- Researchers say rheumatoid arthritis may actually be two diseases instead of just one.
- They recommend that the disease be divided into two types: people with autoantibodies and people without them.
- They say people with autoantibodies appear to have better long-term outcomes in the reduction of rheumatoid arthritis symptoms.
It’s bad enough that rheumatoid arthritis (RA) exists as even one disease.
But now, a new study concludes that the debilitating condition may actually be two different diseases.
In addition, researchers say one subtype of RA may lead to poorer outcomes than the other.
Their research was published this week in the journal PLOS Medicine.
The study was conducted by Dr. Xanthe Matthijssen, a researcher at Leiden University Medical Center in the Netherlands, and her colleagues.
The scientists say there are indications that RA can be split into two distinct categories: with and without autoantibodies.
While disease activity tends to often improve over time for many people with rheumatoid arthritis, it seems that the long-term outcomes might only improve in people with autoantibodies.
Autoantibodies are a type of antibody produced by a faulty immune system.
They target one or more of a person’s healthy proteins, cells, tissues, organs, and joints.
Many times, this reaction leads to inflammation. These autoantibodies are a part of most autoimmune diseases.
Another explanation is that autoantibodies may be produced by a person’s immune system when it, for whatever reason, fails to distinguish between “self” (parts of the person’s body) and “nonself” (a virus, for example).
In rheumatoid arthritis, the immune system attacks healthy cells in the joints.
In recent years, it has become more apparent that there are noticeable differences among people who have RA-associated autoantibodies detectable in their bloodstream versus those who do not.
The latter group is known as autoantibody-negative RA.
This latest study on RA autoantibodies looks at how these immune proteins in both positive and negative patients play into longer-term disability and recovery.
The researchers followed 1,285 people with RA between 1993 and 2016 through the
During this time, data on symptoms, treatments, disability, and mortality was collected annually.
Whether or not participants had the autoantibodies or not was noted.
Of the 1,285 people, researchers found that 823 people had autoantibody-positive RA. The remaining 462 participants had RA that was categorized as autoantibody-negative.
It’s worth noting that in both of these groups, the overall disease activity decreased significantly over time.

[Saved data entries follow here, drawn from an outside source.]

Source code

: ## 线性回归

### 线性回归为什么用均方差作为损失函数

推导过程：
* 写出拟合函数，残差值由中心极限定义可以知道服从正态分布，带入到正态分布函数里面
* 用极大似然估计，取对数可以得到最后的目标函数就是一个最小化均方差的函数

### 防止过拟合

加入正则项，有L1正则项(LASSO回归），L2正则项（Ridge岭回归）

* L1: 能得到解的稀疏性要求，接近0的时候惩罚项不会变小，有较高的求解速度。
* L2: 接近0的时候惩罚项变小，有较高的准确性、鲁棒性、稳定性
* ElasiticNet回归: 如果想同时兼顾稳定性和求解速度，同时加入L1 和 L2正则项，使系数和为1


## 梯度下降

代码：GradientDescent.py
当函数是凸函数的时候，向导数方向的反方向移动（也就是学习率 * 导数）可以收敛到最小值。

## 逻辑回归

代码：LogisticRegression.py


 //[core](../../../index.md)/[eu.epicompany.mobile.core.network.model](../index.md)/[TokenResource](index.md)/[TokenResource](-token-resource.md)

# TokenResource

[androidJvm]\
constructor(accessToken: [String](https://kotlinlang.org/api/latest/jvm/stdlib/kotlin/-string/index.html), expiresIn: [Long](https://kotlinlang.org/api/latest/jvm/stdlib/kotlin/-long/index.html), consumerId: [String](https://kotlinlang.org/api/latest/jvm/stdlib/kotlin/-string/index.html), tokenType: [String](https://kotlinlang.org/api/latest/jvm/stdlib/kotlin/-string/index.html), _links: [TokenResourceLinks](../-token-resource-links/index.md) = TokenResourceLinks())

That said, the sustained drug-free remission rates increased only in autoantibody-positive participants but not in those who were autoantibody-negative.
Mortality and functional disability rates also decreased with targeted treatment adjustments in autoantibody-positive participants and not among those who were autoantibody negative.
“The disconnection between improvement in disease activity and subsequent improvement in long-term outcomes in RA without autoantibodies suggests that the underlying pathogenesis of RA with and without autoantibodies is different,” the study authors said in a public press release.
“We propose that it is time to formally divide RA into type 1, with autoantibodies, and type 2, without autoantibodies, in the hope that it leads to stratified treatment in autoantibody-positive and autoantibody-negative RA,” they said.
Matthijssen also noted in the statement that in the past decade, “Research in RA has largely focused on the autoantibody-positive subset. More research on autoantibody-negative RA is urgently needed to identify methods to also improve their long-term outcomes.”
Cindy McGill, a Rhode Island resident who has rheumatoid arthritis, found the research enlightening.
“I didn’t know about the different kinds of rheumatoid disease, but now I’m curious. I would like to know what type of RA I have,” she told Healthline.